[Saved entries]
--- START ---

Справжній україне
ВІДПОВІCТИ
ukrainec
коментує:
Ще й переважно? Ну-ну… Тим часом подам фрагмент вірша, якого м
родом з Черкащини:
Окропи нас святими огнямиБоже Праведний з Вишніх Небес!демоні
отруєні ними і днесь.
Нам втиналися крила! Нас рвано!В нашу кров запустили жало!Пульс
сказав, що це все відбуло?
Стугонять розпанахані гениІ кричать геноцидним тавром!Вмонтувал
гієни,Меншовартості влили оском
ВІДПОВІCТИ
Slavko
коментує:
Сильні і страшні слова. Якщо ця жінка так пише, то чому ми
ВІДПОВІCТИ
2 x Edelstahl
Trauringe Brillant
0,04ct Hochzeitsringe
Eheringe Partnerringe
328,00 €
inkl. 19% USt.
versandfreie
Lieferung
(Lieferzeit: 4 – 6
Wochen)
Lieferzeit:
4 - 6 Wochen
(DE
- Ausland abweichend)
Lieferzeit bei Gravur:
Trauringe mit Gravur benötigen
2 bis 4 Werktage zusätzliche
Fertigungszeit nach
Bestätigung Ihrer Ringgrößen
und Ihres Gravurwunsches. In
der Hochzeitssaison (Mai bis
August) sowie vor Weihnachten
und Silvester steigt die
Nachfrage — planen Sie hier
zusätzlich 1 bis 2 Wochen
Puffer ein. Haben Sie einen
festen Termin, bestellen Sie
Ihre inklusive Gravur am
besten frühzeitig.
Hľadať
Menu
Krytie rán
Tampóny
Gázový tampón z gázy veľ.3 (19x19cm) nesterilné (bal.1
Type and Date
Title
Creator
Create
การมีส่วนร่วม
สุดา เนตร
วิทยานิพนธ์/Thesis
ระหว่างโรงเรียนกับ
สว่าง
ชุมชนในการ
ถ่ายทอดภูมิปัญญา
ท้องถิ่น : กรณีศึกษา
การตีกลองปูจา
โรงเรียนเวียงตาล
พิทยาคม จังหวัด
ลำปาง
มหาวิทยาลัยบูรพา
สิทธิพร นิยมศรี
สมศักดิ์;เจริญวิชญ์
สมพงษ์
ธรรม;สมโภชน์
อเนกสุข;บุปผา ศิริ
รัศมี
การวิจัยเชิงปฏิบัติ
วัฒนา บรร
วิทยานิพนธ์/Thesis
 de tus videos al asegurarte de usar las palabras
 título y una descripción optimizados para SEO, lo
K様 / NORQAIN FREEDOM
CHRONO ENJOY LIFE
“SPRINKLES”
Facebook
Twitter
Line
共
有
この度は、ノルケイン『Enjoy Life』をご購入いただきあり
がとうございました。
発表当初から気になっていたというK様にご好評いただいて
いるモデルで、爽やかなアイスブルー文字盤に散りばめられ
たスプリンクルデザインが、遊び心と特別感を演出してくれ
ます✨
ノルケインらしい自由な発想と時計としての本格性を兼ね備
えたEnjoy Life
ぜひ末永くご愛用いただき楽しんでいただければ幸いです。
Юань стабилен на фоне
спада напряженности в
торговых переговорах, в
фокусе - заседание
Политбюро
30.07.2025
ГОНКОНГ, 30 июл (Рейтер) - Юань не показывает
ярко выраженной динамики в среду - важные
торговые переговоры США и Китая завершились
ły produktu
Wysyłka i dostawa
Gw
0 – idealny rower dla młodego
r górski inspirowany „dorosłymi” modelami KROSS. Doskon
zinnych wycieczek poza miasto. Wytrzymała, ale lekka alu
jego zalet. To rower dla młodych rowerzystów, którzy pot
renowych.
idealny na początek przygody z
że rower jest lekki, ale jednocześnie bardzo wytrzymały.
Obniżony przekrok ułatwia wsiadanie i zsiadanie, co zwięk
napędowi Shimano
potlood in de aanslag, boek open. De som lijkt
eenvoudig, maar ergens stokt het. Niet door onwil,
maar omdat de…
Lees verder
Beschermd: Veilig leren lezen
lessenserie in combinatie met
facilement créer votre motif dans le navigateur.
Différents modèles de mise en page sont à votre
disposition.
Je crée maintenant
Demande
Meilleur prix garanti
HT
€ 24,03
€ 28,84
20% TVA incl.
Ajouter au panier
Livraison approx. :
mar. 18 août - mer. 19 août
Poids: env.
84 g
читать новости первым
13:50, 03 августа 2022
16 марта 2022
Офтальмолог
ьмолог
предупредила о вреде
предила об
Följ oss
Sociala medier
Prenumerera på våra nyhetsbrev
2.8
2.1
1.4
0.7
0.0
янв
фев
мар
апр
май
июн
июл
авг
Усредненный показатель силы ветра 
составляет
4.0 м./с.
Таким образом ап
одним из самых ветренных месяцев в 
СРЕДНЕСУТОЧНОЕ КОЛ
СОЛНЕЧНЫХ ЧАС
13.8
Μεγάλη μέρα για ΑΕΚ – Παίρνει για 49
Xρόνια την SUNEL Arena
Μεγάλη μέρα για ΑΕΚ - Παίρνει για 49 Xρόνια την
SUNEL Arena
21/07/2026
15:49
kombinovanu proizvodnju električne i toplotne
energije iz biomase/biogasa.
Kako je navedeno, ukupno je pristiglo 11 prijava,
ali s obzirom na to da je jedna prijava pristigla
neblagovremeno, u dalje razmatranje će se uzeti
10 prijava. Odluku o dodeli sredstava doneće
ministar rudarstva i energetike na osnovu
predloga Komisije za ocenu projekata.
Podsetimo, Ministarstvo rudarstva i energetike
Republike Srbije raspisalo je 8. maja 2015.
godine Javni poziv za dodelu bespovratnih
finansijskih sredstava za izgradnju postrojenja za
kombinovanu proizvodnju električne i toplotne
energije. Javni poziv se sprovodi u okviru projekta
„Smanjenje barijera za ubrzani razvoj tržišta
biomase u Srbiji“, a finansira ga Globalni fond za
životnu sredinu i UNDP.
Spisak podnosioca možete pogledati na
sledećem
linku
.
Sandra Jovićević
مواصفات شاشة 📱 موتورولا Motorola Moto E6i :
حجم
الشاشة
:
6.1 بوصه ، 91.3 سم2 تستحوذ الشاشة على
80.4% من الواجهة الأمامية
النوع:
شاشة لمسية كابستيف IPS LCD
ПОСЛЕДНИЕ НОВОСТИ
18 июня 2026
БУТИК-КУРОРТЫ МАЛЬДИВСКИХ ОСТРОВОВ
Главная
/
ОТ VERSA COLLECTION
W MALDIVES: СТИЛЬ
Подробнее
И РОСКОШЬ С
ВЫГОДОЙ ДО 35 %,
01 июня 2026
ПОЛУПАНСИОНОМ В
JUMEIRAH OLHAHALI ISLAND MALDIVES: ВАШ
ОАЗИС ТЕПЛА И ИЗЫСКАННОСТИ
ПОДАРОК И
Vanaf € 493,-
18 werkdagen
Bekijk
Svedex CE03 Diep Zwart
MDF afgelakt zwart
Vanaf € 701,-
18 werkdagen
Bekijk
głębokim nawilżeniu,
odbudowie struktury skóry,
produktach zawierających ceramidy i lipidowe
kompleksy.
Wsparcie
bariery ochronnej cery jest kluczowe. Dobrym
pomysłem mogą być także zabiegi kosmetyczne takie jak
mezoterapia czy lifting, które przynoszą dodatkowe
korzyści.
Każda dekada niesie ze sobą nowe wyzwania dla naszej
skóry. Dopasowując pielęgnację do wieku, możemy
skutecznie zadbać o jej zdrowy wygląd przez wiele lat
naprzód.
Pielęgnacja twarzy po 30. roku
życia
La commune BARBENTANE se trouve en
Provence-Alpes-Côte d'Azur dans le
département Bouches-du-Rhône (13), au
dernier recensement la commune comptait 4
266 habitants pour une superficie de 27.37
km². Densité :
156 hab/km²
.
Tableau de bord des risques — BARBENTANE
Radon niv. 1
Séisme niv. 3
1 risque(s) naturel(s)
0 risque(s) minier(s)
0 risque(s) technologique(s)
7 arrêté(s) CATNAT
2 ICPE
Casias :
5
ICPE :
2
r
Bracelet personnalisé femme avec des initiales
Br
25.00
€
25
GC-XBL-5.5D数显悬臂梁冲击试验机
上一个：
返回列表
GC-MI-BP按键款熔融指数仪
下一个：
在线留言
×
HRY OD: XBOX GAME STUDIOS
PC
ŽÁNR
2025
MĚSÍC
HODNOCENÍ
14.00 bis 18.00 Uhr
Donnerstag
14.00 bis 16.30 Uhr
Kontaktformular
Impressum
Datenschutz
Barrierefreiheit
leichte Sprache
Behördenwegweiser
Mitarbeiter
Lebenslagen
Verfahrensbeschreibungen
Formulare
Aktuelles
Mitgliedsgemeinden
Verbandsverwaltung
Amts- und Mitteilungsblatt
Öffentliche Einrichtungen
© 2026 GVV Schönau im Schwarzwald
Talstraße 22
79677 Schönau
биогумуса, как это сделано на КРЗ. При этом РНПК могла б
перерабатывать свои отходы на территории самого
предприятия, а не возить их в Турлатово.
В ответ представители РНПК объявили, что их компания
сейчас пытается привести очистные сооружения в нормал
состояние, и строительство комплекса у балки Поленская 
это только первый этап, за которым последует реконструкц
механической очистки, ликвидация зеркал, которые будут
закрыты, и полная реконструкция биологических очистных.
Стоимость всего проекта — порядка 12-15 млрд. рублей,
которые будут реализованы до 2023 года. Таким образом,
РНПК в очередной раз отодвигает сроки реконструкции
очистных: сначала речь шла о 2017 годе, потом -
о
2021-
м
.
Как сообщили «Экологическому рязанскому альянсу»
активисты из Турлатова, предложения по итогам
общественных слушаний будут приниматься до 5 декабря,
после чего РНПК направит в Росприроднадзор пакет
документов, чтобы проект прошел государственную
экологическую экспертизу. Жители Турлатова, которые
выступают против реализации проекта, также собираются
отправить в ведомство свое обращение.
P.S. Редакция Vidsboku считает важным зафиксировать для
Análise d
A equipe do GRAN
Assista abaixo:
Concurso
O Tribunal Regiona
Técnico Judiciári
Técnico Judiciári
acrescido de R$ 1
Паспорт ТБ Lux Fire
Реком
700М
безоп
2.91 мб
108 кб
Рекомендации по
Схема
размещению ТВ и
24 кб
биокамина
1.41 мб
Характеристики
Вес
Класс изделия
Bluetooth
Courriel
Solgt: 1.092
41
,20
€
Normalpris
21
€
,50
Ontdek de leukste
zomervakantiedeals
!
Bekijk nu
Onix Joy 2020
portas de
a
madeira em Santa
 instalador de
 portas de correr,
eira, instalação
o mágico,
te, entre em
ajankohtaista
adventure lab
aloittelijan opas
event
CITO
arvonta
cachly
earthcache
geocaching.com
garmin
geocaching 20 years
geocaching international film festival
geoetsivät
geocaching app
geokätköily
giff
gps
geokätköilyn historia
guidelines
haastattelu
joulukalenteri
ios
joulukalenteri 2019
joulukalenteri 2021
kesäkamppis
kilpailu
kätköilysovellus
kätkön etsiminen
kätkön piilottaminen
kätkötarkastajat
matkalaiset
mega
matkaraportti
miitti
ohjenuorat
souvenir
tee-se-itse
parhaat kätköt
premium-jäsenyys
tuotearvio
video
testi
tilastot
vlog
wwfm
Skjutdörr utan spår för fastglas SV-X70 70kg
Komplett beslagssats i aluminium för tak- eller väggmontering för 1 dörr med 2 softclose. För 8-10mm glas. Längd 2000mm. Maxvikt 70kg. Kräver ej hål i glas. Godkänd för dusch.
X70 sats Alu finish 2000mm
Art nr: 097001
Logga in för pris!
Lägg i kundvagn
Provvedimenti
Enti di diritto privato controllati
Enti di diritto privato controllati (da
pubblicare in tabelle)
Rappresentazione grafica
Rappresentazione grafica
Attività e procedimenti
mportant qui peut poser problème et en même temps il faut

--- END ---

Update the listing from its first line through the line containing "фокусе - заседание" by replacing "Lieferzeit" with "Lieferdauer" and leaving everything else unchanged. Return only those lines.

Справжній україне
ВІДПОВІCТИ
ukrainec
коментує:
Ще й переважно? Ну-ну… Тим часом подам фрагмент вірша, якого м
родом з Черкащини:
Окропи нас святими огнямиБоже Праведний з Вишніх Небес!демоні
отруєні ними і днесь.
Нам втиналися крила! Нас рвано!В нашу кров запустили жало!Пульс
сказав, що це все відбуло?
Стугонять розпанахані гениІ кричать геноцидним тавром!Вмонтувал
гієни,Меншовартості влили оском
ВІДПОВІCТИ
Slavko
коментує:
Сильні і страшні слова. Якщо ця жінка так пише, то чому ми
ВІДПОВІCТИ
2 x Edelstahl
Trauringe Brillant
0,04ct Hochzeitsringe
Eheringe Partnerringe
328,00 €
inkl. 19% USt.
versandfreie
Lieferung
(Lieferdauer: 4 – 6
Wochen)
Lieferdauer:
4 - 6 Wochen
(DE
- Ausland abweichend)
Lieferdauer bei Gravur:
Trauringe mit Gravur benötigen
2 bis 4 Werktage zusätzliche
Fertigungszeit nach
Bestätigung Ihrer Ringgrößen
und Ihres Gravurwunsches. In
der Hochzeitssaison (Mai bis
August) sowie vor Weihnachten
und Silvester steigt die
Nachfrage — planen Sie hier
zusätzlich 1 bis 2 Wochen
Puffer ein. Haben Sie einen
festen Termin, bestellen Sie
Ihre inklusive Gravur am
besten frühzeitig.
Hľadať
Menu
Krytie rán
Tampóny
Gázový tampón z gázy veľ.3 (19x19cm) nesterilné (bal.1
Type and Date
Title
Creator
Create
การมีส่วนร่วม
สุดา เนตร
วิทยานิพนธ์/Thesis
ระหว่างโรงเรียนกับ
สว่าง
ชุมชนในการ
ถ่ายทอดภูมิปัญญา
ท้องถิ่น : กรณีศึกษา
การตีกลองปูจา
โรงเรียนเวียงตาล
พิทยาคม จังหวัด
ลำปาง
มหาวิทยาลัยบูรพา
สิทธิพร นิยมศรี
สมศักดิ์;เจริญวิชญ์
สมพงษ์
ธรรม;สมโภชน์
อเนกสุข;บุปผา ศิริ
รัศมี
การวิจัยเชิงปฏิบัติ
วัฒนา บรร
วิทยานิพนธ์/Thesis
 de tus videos al asegurarte de usar las palabras
 título y una descripción optimizados para SEO, lo
K様 / NORQAIN FREEDOM
CHRONO ENJOY LIFE
“SPRINKLES”
Facebook
Twitter
Line
共
有
この度は、ノルケイン『Enjoy Life』をご購入いただきあり
がとうございました。
発表当初から気になっていたというK様にご好評いただいて
いるモデルで、爽やかなアイスブルー文字盤に散りばめられ
たスプリンクルデザインが、遊び心と特別感を演出してくれ
ます✨
ノルケインらしい自由な発想と時計としての本格性を兼ね備
えたEnjoy Life
ぜひ末永くご愛用いただき楽しんでいただければ幸いです。
Юань стабилен на фоне
спада напряженности в
торговых переговорах, в
фокусе - заседание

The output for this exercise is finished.